Last week, we laid it out for venues: if you can’t offer artists the bare minimum — working sound, working toilets, and a shred of hospitality — you’re not ready to host live music.
But this relationship goes both ways.
Cape Town’s scene only works when artists show up just as ready, equipped, and professional as the venues that host them. You want to be treated like a pro? Then act like one.
Here are 10 things every Cape Town act must bring to the table. Not suggestions. Not “if you’re headlining.” These are the new basics. If you can’t offer them — pause, prep, and come back when you can.
1. A full, working rig — and backups
Cape Town venues don’t stockpile spares. Bring your own instruments, amps, pedals, cables, drum breakables, keyboard stands — the works. You should be able to walk into an empty room and make music. If your setup needs it, pack power strips and adapters. And always carry backup strings, sticks, batteries, fuses, and tape. Pro tip: if it can fail, bring a spare.
2. A stage plot + tech rider sent in advance
If the venue asks for a tech rider or stage plot, send it. If they don’t ask — offer it. A rider tells the sound tech what’s coming; a plot shows them how you’ll set up. This isn’t diva behaviour — it’s basic logistics. Sending this ahead saves time, reduces stress, and marks you as a band worth working with.
3. Be on time for soundcheck (and ready)
Load-in at 6pm? Be there by 5:45. Soundcheck at 7? Don’t walk in at 7:10 with a pie and excuses. When you’re late, you throw off the whole night. Set up quickly, follow instructions, and keep noodling to a minimum. A good soundcheck isn’t about perfection — it’s about cooperation.
4. A tight, original, varied set
Don’t just recycle the same six songs from your last five gigs. If your set hasn’t changed in months, you’re not gigging — you’re looping. Bring fresh material. Add a surprise. And if your music lacks dynamic range (every song is mid-tempo, same key, same structure), change it up. Variety matters — to the crowd and the venue.
5. Promote like your booking depends on it (because it does)
If you’re still assuming the venue’s IG post is enough promo, stop. Hustle your show. Create posters. DM your people. Post it. Share it. Your job is to help fill the room. Until your name alone packs venues, promotion is part of your role — not a favour to the venue.
6. Bring the right people, not the whole crew
Your cousin, your housemate, your ex, their new partner… no. Don’t abuse the guest list. Unless otherwise agreed, five guests is the standard cap. If your mates support you, they’ll buy a ticket. Venues run tight margins and can’t afford to comp half of Observatory. Respect the space. Also, if your friend calls you the day of the show for comps, put down the phone.
7. Show up sober (a drink or two is fine — slurring isn’t)
We get it. Nerves are real. A beer or two before the set? Totally fine. But if you’re visibly intoxicated on stage — slurring, stumbling, or missing cues — you won’t be asked back. Venues aren’t babysitters. Want to party? Do it after the set.
8. Respect the slot. Play on time. End on time.
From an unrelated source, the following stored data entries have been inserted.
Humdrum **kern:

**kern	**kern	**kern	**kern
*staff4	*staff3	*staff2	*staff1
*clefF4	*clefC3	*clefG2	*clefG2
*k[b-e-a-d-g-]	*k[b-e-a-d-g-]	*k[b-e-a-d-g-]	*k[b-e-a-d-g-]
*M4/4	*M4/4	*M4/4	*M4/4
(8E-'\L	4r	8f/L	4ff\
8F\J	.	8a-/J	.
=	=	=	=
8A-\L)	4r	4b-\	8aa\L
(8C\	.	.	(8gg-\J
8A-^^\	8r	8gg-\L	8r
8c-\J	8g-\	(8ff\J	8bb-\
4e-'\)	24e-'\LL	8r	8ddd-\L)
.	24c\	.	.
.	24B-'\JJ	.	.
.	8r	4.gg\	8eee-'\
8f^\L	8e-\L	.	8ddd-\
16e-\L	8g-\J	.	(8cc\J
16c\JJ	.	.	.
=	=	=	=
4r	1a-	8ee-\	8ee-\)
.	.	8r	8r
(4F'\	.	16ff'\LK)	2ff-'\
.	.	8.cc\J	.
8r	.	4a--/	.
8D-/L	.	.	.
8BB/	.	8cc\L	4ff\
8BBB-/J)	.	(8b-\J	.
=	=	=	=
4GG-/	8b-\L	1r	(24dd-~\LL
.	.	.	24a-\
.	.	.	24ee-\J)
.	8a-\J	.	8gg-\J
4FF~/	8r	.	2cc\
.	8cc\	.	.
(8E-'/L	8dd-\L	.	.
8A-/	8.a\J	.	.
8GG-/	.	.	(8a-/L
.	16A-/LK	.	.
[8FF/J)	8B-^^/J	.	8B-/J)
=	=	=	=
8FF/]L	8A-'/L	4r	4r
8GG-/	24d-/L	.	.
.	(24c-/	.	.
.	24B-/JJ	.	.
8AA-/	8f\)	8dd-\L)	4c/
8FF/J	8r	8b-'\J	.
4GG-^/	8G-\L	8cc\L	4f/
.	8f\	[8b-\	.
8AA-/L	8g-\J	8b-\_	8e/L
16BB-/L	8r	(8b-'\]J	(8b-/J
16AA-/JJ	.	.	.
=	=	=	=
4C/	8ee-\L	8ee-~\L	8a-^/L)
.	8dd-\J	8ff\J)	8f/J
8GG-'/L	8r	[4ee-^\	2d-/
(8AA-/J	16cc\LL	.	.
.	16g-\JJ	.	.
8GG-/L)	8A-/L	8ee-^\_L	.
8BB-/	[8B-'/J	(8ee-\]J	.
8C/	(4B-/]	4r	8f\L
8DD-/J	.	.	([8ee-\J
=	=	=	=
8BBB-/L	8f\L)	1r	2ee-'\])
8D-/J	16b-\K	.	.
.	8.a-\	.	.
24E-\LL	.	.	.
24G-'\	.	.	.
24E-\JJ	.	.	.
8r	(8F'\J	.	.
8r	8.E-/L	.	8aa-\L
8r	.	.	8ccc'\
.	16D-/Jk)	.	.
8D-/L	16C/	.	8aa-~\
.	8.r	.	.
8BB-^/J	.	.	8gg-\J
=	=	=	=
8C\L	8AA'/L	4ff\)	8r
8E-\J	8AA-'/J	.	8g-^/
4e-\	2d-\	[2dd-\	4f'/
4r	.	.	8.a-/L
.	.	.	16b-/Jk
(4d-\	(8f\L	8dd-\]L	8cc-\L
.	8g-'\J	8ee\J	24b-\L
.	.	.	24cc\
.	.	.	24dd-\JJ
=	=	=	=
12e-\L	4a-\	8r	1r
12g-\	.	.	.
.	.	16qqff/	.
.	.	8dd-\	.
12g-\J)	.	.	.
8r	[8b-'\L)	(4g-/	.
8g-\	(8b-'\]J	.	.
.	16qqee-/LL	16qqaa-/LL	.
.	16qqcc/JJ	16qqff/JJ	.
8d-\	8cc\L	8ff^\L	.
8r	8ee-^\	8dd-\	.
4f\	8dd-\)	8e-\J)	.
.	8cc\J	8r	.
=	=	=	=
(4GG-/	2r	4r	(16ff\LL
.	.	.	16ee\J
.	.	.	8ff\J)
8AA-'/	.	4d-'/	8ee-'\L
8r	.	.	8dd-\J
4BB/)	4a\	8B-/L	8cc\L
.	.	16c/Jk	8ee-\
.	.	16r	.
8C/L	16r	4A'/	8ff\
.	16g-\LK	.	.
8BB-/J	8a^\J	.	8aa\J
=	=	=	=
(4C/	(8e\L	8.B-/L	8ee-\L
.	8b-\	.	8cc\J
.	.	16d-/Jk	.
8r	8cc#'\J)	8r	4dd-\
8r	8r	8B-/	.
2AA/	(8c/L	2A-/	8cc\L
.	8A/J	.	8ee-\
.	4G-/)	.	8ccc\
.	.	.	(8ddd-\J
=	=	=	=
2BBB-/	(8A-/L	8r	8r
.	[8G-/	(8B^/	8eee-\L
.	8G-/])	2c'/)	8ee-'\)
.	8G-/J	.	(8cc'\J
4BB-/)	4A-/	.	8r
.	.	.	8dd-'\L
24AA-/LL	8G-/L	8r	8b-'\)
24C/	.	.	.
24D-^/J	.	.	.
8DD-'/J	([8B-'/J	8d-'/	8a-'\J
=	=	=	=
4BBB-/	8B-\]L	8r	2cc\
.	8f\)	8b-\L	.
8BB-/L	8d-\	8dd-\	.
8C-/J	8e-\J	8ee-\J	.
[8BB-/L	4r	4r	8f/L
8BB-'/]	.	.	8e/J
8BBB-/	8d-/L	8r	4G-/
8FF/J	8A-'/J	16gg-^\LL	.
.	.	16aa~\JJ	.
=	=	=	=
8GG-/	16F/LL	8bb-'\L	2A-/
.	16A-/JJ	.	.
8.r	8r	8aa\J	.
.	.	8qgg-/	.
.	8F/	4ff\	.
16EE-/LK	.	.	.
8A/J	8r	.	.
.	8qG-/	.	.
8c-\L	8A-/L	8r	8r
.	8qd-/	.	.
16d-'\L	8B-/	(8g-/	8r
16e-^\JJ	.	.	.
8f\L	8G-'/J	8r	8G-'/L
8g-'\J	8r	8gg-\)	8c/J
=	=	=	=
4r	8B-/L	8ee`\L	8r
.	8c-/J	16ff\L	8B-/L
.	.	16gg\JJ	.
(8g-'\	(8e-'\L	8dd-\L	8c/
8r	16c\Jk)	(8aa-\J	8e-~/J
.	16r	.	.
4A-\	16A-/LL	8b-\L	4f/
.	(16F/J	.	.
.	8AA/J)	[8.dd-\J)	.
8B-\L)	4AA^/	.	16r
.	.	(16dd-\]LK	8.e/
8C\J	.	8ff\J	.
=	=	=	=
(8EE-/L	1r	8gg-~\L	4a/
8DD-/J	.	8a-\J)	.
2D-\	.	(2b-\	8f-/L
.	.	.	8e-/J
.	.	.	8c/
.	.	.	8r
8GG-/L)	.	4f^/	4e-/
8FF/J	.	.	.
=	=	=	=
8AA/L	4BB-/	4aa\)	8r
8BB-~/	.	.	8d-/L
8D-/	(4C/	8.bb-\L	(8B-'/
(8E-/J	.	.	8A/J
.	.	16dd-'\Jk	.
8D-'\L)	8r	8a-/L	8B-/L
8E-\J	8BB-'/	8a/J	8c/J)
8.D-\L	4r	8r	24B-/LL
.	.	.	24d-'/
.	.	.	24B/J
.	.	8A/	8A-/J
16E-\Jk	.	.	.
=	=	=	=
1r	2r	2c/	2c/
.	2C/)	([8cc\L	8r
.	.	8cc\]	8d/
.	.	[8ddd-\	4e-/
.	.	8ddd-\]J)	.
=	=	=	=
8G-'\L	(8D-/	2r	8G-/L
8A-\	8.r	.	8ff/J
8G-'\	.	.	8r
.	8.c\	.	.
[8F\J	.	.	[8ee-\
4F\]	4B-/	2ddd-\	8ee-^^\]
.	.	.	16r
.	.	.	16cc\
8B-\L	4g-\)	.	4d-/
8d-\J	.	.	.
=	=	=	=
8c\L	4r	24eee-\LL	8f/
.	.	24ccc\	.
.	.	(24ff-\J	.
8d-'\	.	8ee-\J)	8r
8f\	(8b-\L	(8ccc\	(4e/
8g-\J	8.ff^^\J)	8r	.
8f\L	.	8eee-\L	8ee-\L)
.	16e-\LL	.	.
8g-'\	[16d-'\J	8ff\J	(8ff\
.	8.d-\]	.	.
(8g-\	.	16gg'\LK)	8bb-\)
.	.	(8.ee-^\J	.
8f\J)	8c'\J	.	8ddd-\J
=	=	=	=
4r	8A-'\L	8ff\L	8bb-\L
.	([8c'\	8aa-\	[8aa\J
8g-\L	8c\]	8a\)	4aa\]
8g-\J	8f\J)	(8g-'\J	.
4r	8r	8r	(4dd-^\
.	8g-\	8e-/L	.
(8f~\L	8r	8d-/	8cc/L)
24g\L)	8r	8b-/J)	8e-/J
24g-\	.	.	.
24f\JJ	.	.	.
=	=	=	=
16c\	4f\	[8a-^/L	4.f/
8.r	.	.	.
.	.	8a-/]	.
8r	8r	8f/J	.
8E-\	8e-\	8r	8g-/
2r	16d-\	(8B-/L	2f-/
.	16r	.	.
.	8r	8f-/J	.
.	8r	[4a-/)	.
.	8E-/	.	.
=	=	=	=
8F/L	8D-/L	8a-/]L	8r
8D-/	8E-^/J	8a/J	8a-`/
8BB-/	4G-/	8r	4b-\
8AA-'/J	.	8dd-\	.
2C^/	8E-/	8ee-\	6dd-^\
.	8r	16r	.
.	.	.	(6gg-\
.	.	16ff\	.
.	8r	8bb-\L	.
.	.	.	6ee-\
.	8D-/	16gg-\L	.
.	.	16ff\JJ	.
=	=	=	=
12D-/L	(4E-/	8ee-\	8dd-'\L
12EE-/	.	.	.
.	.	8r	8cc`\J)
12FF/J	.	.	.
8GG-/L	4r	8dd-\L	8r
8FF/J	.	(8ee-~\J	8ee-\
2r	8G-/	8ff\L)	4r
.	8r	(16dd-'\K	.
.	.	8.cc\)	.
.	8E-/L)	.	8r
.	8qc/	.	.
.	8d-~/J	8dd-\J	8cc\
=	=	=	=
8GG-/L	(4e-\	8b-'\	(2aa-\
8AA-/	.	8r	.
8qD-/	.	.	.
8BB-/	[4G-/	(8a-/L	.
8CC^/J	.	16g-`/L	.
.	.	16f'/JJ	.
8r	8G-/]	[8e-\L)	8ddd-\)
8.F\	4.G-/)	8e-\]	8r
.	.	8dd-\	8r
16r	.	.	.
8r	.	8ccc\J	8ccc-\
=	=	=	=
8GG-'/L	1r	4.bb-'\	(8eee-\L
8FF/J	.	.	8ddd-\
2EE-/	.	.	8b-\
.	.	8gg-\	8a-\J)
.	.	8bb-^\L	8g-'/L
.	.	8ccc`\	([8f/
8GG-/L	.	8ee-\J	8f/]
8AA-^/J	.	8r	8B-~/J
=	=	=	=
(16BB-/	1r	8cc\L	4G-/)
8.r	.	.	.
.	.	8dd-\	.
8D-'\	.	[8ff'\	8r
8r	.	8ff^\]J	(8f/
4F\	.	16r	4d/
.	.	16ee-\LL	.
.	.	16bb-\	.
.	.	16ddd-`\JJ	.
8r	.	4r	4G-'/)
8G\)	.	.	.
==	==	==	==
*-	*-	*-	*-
Due on at 9:30? Be tuned and ready at 9:29. Slot is 30 minutes? Don’t play 40 “because the vibe was good.” That vibe dies the second you cut into someone else’s time. Plan for a 28-minute set. Everyone will love you for it.
9. A post-set gameplan
Unless you’re the headliner, when your last chord rings out, your priority is clearing the stage. Don’t start re-coiling your cables while chatting to fans. Don’t block changeover zones with your gear. Get offstage fast, then tear down off to the side. Quick, clean transitions are the secret handshake of respected live acts.
10. Be gracious. Be easy to work with.
Say hi to the bar staff. Thank the sound tech. Stick around to watch other acts. The best artists aren’t just talented — they’re team players. The worst ones act like the headliner at their own birthday party. Don’t be that band. Be the reason venues say, “We’d book them again in a heartbeat.”
Bottom line? The scene runs on mutual effort. We’re all trying to build something worth showing up for — again and again.
If you can’t bring these ten things? That’s fine. Stay home. Practice. Tighten your set, your gear, your team. Come back when you’re ready.
But if you can? Venues will notice. Fans will come back. And word will spread — fast — about the act that came prepared, played properly, and made the night better for everyone.
Let’s get local. Let’s get serious. Let’s build a scene that works — on both sides of the stage.